Which lines below hold the word "root"? Copy all of them.

*** Opening of Data records ***

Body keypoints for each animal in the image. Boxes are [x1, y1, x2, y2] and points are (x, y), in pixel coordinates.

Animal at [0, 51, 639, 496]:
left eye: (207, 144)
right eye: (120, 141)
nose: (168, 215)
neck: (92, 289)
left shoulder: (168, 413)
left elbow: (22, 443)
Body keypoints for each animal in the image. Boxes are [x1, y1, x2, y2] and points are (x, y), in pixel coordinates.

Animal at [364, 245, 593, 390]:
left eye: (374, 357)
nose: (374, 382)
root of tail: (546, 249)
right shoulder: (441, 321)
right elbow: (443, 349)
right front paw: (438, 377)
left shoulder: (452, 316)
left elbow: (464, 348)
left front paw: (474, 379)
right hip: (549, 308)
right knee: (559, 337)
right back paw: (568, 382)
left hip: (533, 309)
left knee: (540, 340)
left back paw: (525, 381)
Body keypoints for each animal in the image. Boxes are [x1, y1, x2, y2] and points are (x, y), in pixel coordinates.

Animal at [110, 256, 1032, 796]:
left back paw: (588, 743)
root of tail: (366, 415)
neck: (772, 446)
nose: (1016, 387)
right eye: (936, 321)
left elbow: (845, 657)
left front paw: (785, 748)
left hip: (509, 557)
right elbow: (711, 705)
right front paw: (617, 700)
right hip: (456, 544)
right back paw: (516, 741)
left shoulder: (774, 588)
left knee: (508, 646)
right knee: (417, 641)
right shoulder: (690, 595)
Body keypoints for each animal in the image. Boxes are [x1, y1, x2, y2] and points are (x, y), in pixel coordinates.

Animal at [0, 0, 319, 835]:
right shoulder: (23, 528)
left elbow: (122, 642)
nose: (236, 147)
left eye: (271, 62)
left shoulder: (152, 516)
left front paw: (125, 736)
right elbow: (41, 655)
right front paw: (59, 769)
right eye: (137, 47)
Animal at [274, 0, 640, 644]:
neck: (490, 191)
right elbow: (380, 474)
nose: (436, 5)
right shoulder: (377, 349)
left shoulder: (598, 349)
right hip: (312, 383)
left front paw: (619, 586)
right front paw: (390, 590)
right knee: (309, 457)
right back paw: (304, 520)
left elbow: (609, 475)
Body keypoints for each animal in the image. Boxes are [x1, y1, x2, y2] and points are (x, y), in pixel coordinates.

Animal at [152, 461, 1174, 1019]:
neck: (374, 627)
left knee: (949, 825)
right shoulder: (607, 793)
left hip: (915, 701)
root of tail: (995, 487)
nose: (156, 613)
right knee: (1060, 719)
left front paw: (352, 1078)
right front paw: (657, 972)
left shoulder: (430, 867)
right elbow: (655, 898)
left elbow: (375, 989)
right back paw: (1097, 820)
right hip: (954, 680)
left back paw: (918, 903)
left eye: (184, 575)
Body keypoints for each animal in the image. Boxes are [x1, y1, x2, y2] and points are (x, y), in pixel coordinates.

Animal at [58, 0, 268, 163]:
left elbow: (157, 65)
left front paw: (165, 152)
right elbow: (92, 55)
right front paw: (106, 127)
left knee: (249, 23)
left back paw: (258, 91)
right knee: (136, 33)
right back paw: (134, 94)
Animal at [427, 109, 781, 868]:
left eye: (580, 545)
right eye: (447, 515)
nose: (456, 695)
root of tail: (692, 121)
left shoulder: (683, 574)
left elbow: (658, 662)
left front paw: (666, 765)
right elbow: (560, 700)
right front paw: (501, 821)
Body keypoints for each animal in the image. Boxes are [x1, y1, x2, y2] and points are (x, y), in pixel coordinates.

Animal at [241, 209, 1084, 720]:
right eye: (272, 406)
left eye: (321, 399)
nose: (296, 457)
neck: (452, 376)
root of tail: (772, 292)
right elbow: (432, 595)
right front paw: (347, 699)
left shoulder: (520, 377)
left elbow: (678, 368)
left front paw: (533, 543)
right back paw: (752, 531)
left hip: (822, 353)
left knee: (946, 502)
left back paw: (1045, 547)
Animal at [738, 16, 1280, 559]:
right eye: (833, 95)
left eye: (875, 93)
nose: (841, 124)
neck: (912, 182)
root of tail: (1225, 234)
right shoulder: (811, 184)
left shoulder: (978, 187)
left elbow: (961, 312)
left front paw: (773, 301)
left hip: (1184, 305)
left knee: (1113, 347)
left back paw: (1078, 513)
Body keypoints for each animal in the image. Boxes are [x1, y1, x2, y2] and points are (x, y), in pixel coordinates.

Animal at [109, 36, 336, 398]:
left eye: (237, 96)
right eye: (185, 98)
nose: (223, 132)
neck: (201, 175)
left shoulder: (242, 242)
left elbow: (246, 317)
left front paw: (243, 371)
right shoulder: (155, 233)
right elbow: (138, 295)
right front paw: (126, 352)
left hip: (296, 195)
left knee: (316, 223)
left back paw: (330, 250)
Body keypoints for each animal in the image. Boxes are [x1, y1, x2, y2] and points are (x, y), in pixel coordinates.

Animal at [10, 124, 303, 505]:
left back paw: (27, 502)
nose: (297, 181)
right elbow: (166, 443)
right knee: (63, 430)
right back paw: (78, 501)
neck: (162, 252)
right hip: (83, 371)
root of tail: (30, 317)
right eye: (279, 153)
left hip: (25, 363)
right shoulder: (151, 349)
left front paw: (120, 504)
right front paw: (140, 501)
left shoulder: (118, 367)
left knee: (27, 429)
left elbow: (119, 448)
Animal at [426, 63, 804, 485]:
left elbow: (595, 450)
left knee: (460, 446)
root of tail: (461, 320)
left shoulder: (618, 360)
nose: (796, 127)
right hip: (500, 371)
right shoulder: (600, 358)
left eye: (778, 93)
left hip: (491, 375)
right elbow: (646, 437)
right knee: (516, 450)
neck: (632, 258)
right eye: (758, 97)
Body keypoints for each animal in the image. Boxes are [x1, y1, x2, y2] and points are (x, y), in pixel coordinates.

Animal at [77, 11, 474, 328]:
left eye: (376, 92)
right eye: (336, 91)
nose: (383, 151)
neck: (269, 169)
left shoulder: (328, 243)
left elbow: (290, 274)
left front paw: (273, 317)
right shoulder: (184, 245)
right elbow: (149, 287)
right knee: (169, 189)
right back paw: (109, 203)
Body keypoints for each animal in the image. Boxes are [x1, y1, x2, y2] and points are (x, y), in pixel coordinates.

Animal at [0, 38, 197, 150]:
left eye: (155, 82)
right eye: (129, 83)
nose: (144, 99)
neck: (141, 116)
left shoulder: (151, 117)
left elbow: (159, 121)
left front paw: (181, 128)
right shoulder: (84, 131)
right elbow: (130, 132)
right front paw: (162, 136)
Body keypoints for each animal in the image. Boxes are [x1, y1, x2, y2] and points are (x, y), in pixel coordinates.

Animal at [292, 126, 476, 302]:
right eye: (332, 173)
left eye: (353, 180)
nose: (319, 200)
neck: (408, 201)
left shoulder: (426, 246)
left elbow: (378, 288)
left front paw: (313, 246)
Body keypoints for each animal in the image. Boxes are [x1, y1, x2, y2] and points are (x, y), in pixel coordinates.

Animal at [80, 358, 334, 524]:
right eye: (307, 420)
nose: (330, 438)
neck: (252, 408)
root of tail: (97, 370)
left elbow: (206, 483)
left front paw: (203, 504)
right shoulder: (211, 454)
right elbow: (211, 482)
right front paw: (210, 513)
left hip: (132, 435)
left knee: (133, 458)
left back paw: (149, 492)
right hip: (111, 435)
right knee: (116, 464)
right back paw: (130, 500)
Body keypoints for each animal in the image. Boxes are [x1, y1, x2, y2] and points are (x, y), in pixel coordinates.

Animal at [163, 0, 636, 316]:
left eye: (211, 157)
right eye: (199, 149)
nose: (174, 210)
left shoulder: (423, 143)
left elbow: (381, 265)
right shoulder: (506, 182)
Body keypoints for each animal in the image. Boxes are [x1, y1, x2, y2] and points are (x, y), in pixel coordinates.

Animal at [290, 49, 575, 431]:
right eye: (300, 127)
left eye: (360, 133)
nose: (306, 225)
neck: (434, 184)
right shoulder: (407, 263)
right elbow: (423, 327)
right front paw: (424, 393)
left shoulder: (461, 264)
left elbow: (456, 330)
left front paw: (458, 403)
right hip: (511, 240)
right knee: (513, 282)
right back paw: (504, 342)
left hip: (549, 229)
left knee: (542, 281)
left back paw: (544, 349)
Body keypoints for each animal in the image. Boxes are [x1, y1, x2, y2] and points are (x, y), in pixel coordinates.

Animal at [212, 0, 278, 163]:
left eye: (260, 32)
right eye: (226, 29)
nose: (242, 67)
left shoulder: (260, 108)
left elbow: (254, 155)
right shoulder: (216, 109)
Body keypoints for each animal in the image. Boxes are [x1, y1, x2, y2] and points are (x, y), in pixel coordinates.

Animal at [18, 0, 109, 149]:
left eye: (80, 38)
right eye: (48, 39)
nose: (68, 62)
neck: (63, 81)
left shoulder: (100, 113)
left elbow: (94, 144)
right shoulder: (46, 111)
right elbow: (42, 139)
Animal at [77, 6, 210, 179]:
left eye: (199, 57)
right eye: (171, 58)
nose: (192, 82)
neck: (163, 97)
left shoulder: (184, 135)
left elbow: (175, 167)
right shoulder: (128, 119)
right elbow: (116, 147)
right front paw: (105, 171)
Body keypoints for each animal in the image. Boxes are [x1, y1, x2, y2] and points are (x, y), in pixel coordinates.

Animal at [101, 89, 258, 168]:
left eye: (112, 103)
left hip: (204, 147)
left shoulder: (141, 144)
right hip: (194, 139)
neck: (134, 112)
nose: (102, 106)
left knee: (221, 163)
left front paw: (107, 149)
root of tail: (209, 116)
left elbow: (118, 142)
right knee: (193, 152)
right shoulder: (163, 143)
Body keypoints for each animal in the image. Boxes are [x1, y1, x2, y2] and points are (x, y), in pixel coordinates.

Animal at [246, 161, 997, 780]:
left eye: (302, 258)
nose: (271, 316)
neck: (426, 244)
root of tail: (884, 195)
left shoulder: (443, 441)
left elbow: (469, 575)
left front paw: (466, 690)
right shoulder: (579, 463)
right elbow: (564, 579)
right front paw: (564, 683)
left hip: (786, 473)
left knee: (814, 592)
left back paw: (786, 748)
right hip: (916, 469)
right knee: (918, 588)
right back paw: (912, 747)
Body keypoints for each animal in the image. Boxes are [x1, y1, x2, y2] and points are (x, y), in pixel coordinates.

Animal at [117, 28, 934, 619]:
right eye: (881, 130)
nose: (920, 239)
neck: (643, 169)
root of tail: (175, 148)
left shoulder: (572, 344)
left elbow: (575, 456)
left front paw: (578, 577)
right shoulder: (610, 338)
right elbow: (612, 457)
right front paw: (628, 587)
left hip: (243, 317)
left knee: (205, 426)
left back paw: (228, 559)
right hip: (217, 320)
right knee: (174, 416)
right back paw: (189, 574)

*** Close of Data records ***

## Task solution
root of tail: (546, 249)
root of tail: (366, 415)
root of tail: (995, 487)
root of tail: (692, 121)
root of tail: (772, 292)
root of tail: (1225, 234)
root of tail: (30, 317)
root of tail: (461, 320)
root of tail: (97, 370)
root of tail: (209, 116)
root of tail: (884, 195)
root of tail: (175, 148)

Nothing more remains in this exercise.